Tuesday, 11 December 2012

Commercial films should be added in Film Festivals: Aishwarya Dhanush

“Commercial films with great artistic values should be added along with parallel films in film festivals”, says Aishwarya Dhanush, director of Tamil film ‘3’. She was quoted saying this in the press meet of fifth day in the 17th International Film Festival of Kerala.  

Aishwarya, who made it clear that she is new to film festivals, expressed her happiness on selecting her film for the special screening in the festival, which has international reputation. The special screening of the film in IFFK was at Nishagandhi Open Air auditorium, on the fifth day evening. The film being her directorial debut, is very close to her heart, Aishwarya added.  ‘Three’ was a viral hit, even before its release, thanks for its song, “Why this Kolaveri Di!”

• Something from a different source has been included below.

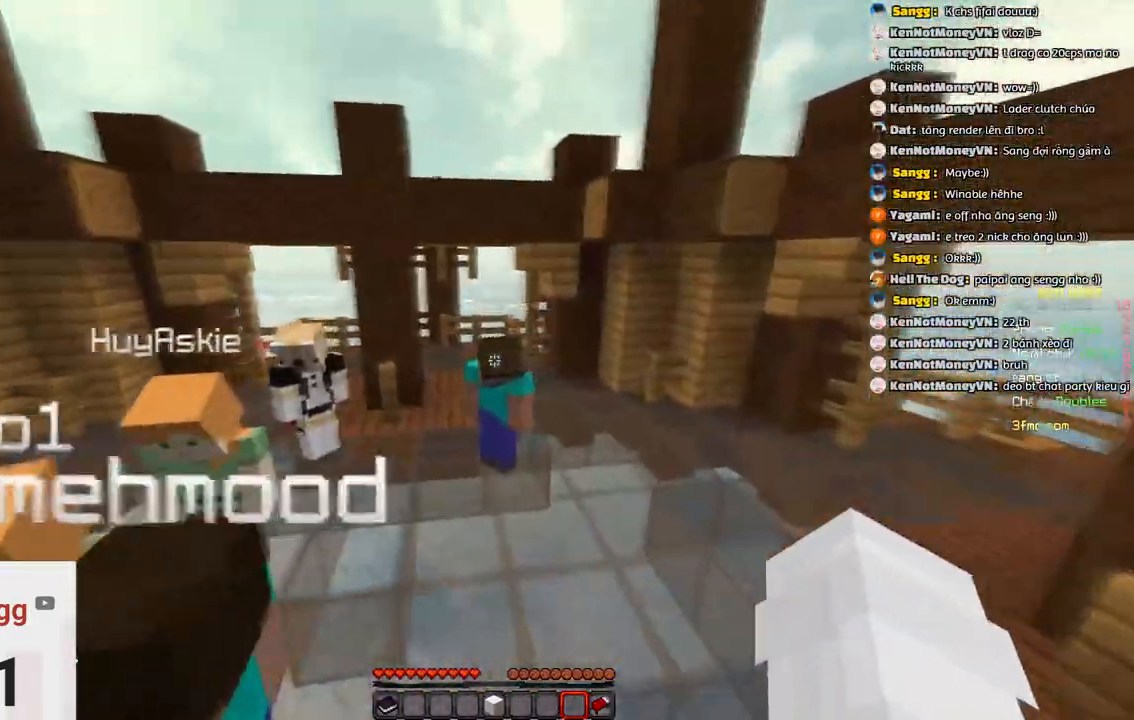
{"keys": ["w"], "events": [[183, "space", "down"], [500, "space", "up"]]}
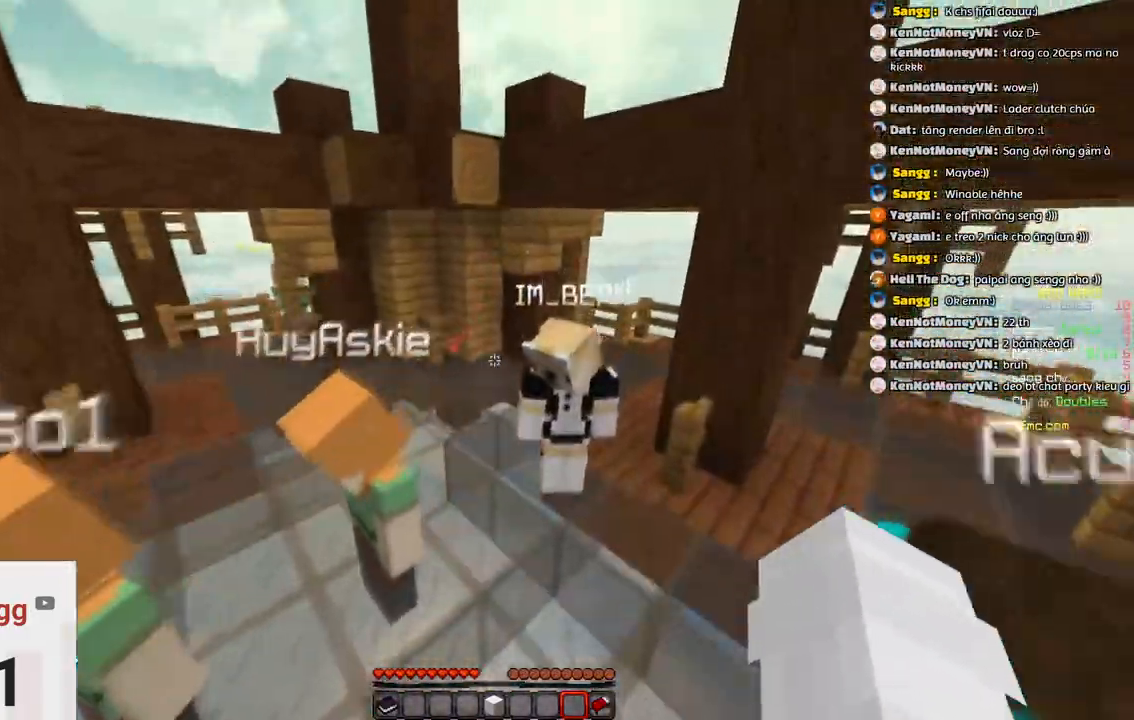
{"keys": ["space", "w"]}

Ballad of Rustom’s director and Oscar nominee Ajita Suchitra Veera expressed her doubts on the marketing problems faced by the parallel films, as these are not getting good distributors or enough space on screens. Ajita opposing the idea of branding films as commercial and art ones, made her view that cinema is to be treated as cinema only. She was also attending the press meet. Expressing her love towards IFFK, Suchitra said that here in the festival we have a film literate audience. Being the writer-director-producer of the film, Suchitra Veera, added that, she feels lucky to have her film included in IFFK.

On a question to both the women directors on the matter of budget and funding for their films, Aishwarya replied that producers only invest their money if they feel sure about the director’s talent. While Suchitra answered that, it is a herculean task to distribute and market films that are said to be ‘non-commercial ones’.

The press meet was also attended by Gajendra Ahire and Trupti Bhoir, the director and producer of the film, Touring Talkies. The film is on the life and challenges of a girl, who owns and runs a touring talkie. Trupti Bhoir added that this type of screening is now almost extinct in India and such talkies are now only seen in rural areas of Maharashtra. This film is a step forward for the revival of this method of screening.